[Document layout analysis data]
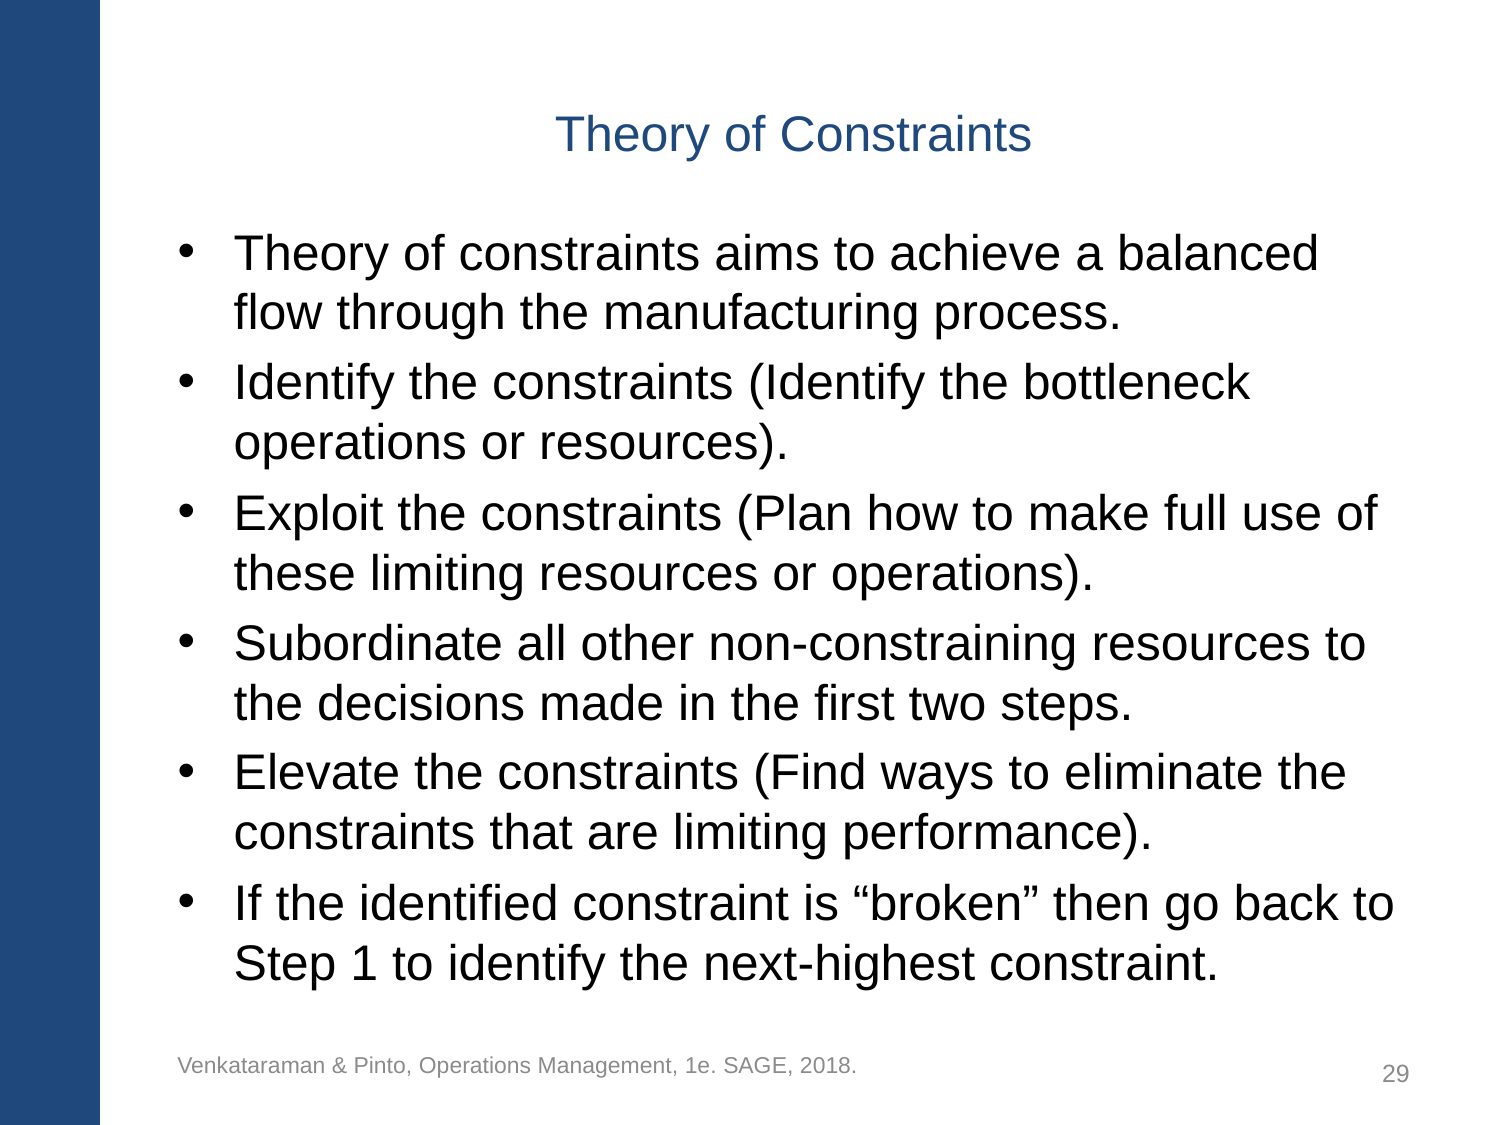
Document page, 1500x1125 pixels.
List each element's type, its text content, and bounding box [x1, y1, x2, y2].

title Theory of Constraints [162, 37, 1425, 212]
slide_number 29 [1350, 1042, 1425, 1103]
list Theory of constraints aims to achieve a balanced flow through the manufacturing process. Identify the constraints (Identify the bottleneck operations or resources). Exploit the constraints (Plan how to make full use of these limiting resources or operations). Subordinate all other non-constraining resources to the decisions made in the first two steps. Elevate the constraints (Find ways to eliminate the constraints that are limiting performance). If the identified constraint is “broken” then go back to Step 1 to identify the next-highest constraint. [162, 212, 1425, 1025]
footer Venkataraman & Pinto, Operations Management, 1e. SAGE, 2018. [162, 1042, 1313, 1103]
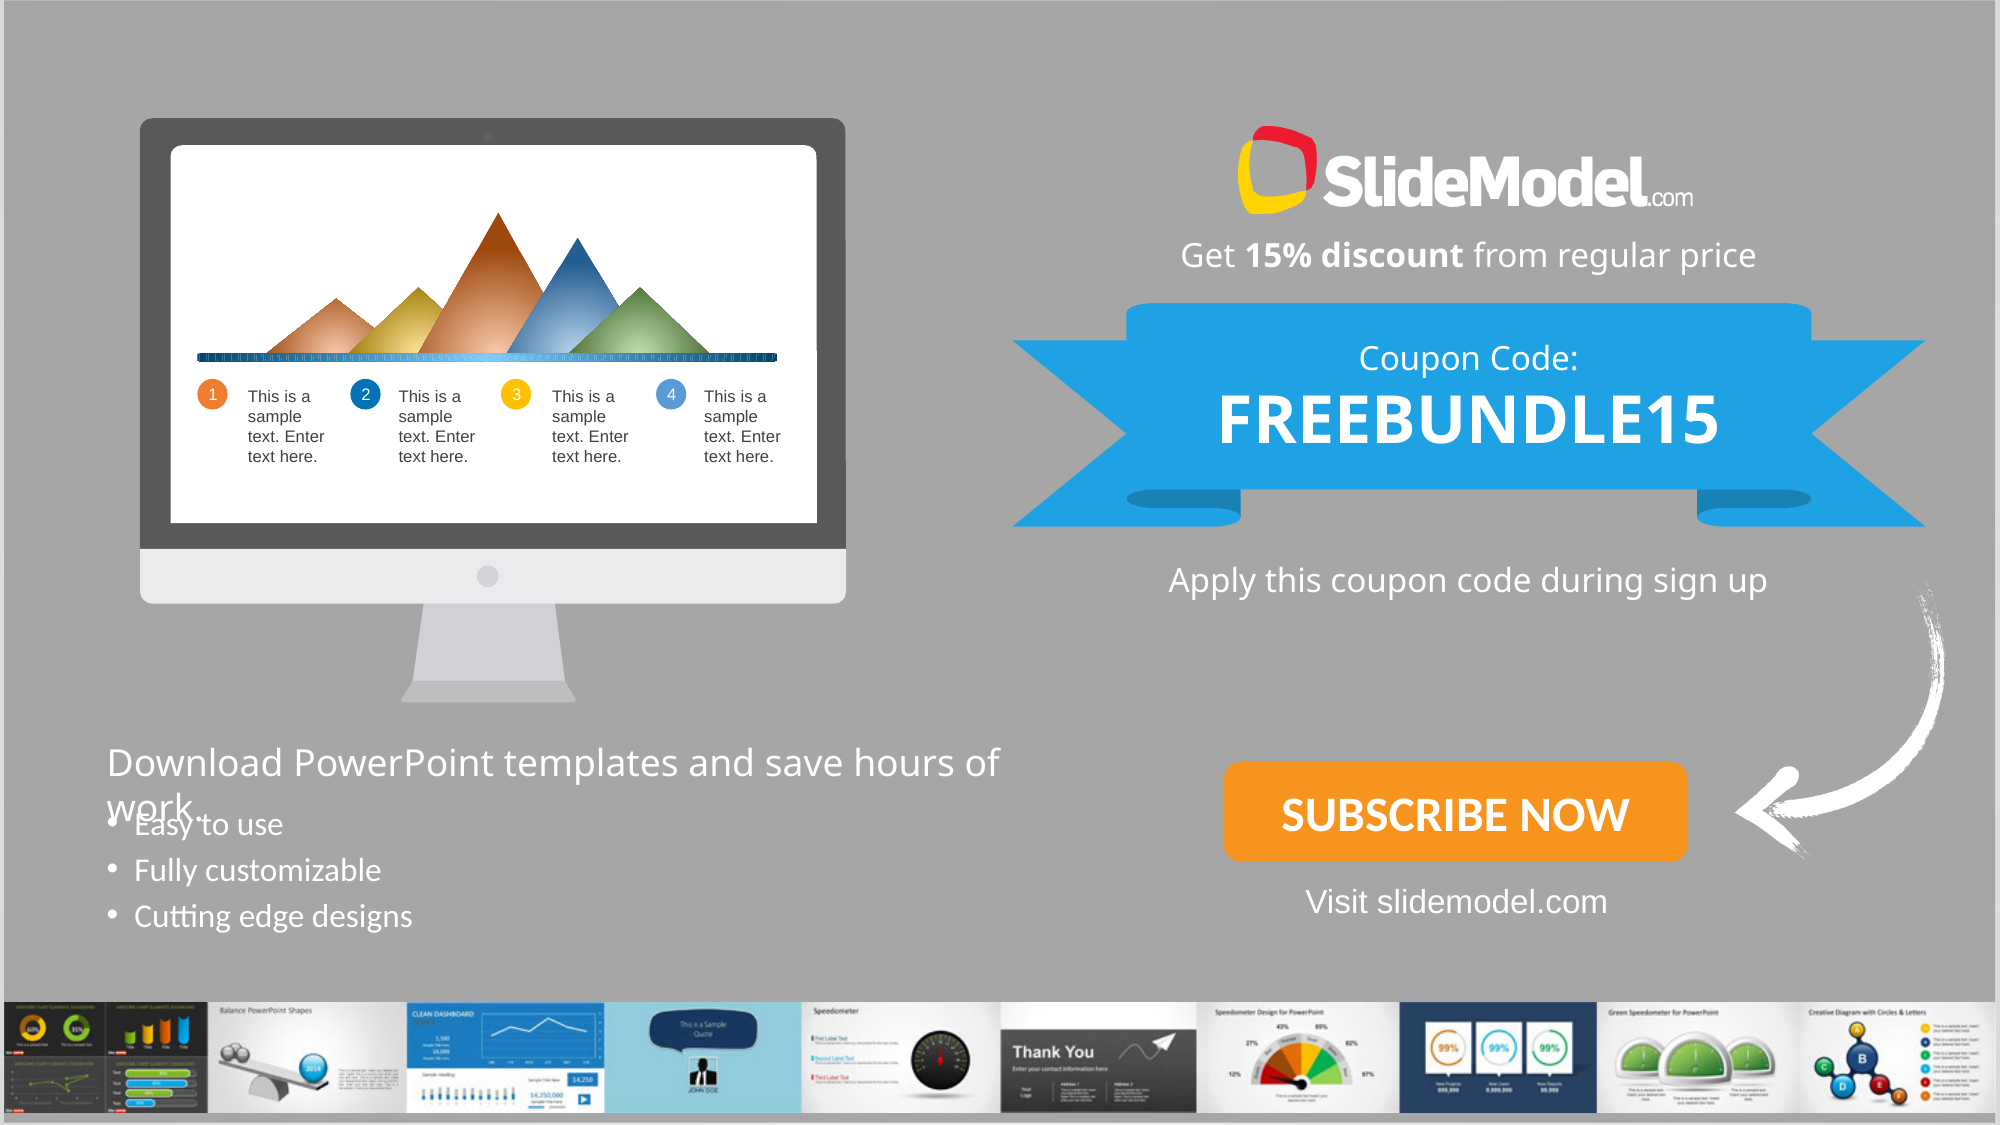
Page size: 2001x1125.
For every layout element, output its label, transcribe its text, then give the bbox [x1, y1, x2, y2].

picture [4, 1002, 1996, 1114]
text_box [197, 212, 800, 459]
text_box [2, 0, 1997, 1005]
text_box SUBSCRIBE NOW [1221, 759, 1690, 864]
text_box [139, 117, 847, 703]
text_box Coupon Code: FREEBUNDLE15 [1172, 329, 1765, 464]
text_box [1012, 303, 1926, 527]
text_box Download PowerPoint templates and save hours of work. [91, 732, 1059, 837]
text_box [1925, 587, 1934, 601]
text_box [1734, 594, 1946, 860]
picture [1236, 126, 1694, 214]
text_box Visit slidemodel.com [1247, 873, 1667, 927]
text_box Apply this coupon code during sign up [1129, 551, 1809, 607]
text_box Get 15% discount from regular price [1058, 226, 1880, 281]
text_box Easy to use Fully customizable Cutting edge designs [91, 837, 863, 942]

# Directive
Find the line with "List each element's". Return it and each line after it through the end of the data, exactly, without pictures.

# Task result
List each element's type, its text content, and bounding box [x1, y1, x2, y2].

title Theory of Constraints [162, 37, 1425, 212]
slide_number 29 [1350, 1042, 1425, 1103]
list Theory of constraints aims to achieve a balanced flow through the manufacturing process. Identify the constraints (Identify the bottleneck operations or resources). Exploit the constraints (Plan how to make full use of these limiting resources or operations). Subordinate all other non-constraining resources to the decisions made in the first two steps. Elevate the constraints (Find ways to eliminate the constraints that are limiting performance). If the identified constraint is “broken” then go back to Step 1 to identify the next-highest constraint. [162, 212, 1425, 1025]
footer Venkataraman & Pinto, Operations Management, 1e. SAGE, 2018. [162, 1042, 1313, 1103]
Page size: 2001x1125.
For every layout element, output its label, transcribe its text, then give the bbox [x1, y1, x2, y2].

picture [4, 1002, 1996, 1114]
text_box [197, 212, 800, 459]
text_box [2, 0, 1997, 1005]
text_box SUBSCRIBE NOW [1221, 759, 1690, 864]
text_box [139, 117, 847, 703]
text_box Coupon Code: FREEBUNDLE15 [1172, 329, 1765, 464]
text_box [1012, 303, 1926, 527]
text_box Download PowerPoint templates and save hours of work. [91, 732, 1059, 837]
text_box [1925, 587, 1934, 601]
text_box [1734, 594, 1946, 860]
picture [1236, 126, 1694, 214]
text_box Visit slidemodel.com [1247, 873, 1667, 927]
text_box Apply this coupon code during sign up [1129, 551, 1809, 607]
text_box Get 15% discount from regular price [1058, 226, 1880, 281]
text_box Easy to use Fully customizable Cutting edge designs [91, 837, 863, 942]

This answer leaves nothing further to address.